Kentucky’s Cumberland Falls State Park played host to the 2007 national reunion of the National Association of Civilian Conservation Corps Alumni (NACCCA) on September 27th, 28th and 29th. Approximately 110 registrants attended the event and the headcount at the closing banquet seemed to be higher still. Park Naturalist Brett Smitley estimated that of the total in attendance, 70 were former CCC enrollees. Smitley was the primary organizer of the event and his hard work paid off in the form of a satisfying gathering for these former “soil soldiers” and “tree troopers” whose numbers grow thinner with every passing day. (Estimates state that about 1,000 World War II veterans die every day. To place this figure in context, consider the fact that many CCC enrollees were 17 to 20 years of age in 1933 – nine years before the U.S. entered the war.)

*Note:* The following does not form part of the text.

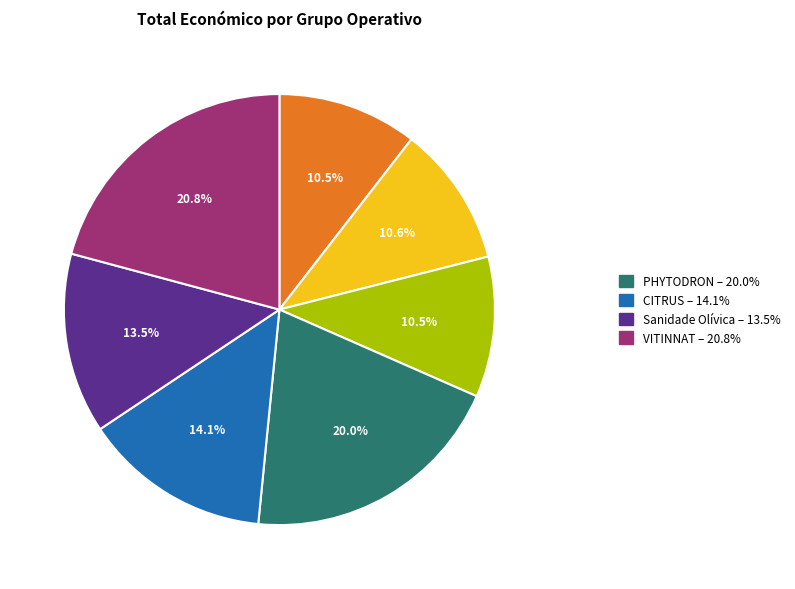

Count the number of slices in the pie.

7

Cumberland Falls hosts an annual reunion for local CCC veterans, but this national reunion is the last major gathering before next year’s 75th anniversary of Franklin Roosevelt’s New Deal and the Civilian Conservation Corps, a huge work relief program that put some 3 million young men to work in America’s forests, fields and parks between 1933 and 1942. NACCCA holds a national reunion every fall. Dallas played host in 2006, Rapid City hosted the reunion in 2005 and Phoenix was the host city in 2004.
During the reunion, visitors enjoyed fascinating presentations by Forest Service personnel who described archeological work done at the sites of a number of former CCC camps in Kentucky. Bill Jamerson presented his documentary film on CCC life in Michigan and entertained those gathered with his humorous folks songs describing life as it was in the CCC camps. An authentic bluegrass band, Ballard Ford, provided the entertainment for the big banquet the final night of the reunion.
The reunion setting could not have been more fitting. The CCC constructed numerous improvements in the Cumberland Falls area, including Dupont Lodge and hiking trails that visitors continue to enjoy today. On the CCC Memorial Trail, a careful hiker will find one of the concrete dynamite storage boxes the CCC enrollees placed in the side of a rock outcropping and rest on a well-placed stone bench near the end of the hike.
With former enrollees now in their 80s and 90s, the opportunity for mass gatherings of former CCC boys is quickly fading. Hopefully in the future these events will begin to attract a larger number of historians and students of forest, conservation and recreation history as well as the descendants – sons, daughters, grandsons and granddaughters - of CCC enrollees, who will gather yearly, not so much as a form of reunion but as a means of honoring the work of the largest peacetime mobilization this nation has ever seen.